■ TEXT SECTION
******************************

Limitless
A darkly comic thriller for statistics majors, “Limitless” revolves around NZT-48. It’s an experimental pill that unlocks the brain’s full potential — a drug that, if not taken regularly once treatment starts, leads to delirium tremens and, eventually, death.
Similarly, “Limitless” needs regular doses of suspended disbelief before it, too, gets the shakes.
For two acts, Leslie Dixon’s shrewd script sometimes suggests our limitations constitute true humanity — that a horizon-less existence is one of true horror. But once Neil Burger’s film overdoses on blood thinner for its slick-but-empty climax, it’s unable to operate such heavy machinery.
Not having read “The Dark Fields,” the source material for “Limitless,” it’s an educated guess that it delved deeper into the drug’s existential ramifications than, say, how it helps one outwit beefy Russian mobsters, mad-money masterminds and a shadow conspiracy.
As a pure ride, though, “Limitless” is palatable and with notable visual panache from Burger (2006’s “The Illusionist”).
Bradley Cooper is Eddie Morra, a divorced “writer” who seems to have gotten a book contract by dint of dating an editorial assistant (Abbie Cornish, given little to do besides resemble a grad-student clone of Nicole Kidman). For the first time since getting stuck in Jennifer Garner’s friend zone on “Alias,” Cooper plays against his likable-asshole archetype, and he reasonably resembles John Cusack’s strung-out, stringy-haired schlub from “Being John Malkovich.”

******************************

■ SUPPLIED INFORMATION
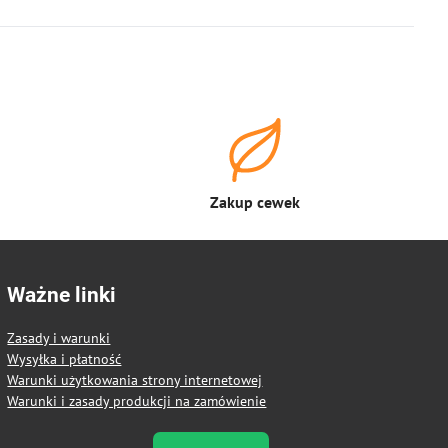
Zakup cewek
Ważne linki
Zasady i warunki
Wysyłka i płatność
Warunki użytkowania strony internetowej
Warunki i zasady produkcji na zamówienie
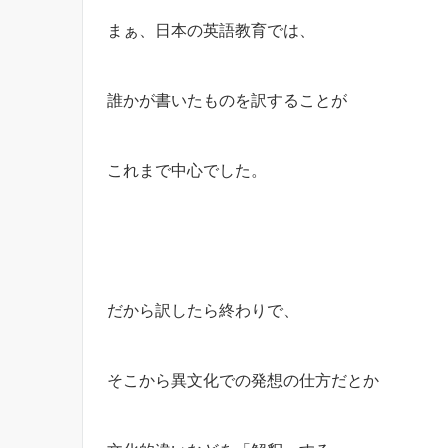
まぁ、日本の英語教育では、
誰かが書いたものを訳することが
これまで中心でした。
だから訳したら終わりで、
そこから異文化での発想の仕方だとか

******************************

■ AIM OF THE EXERCISE
In the movie review, what happens to someone who stops taking NZT-48 regularly after starting treatment?

■ OUTPUT FOR THIS TASK
It leads to delirium tremens and, eventually, death.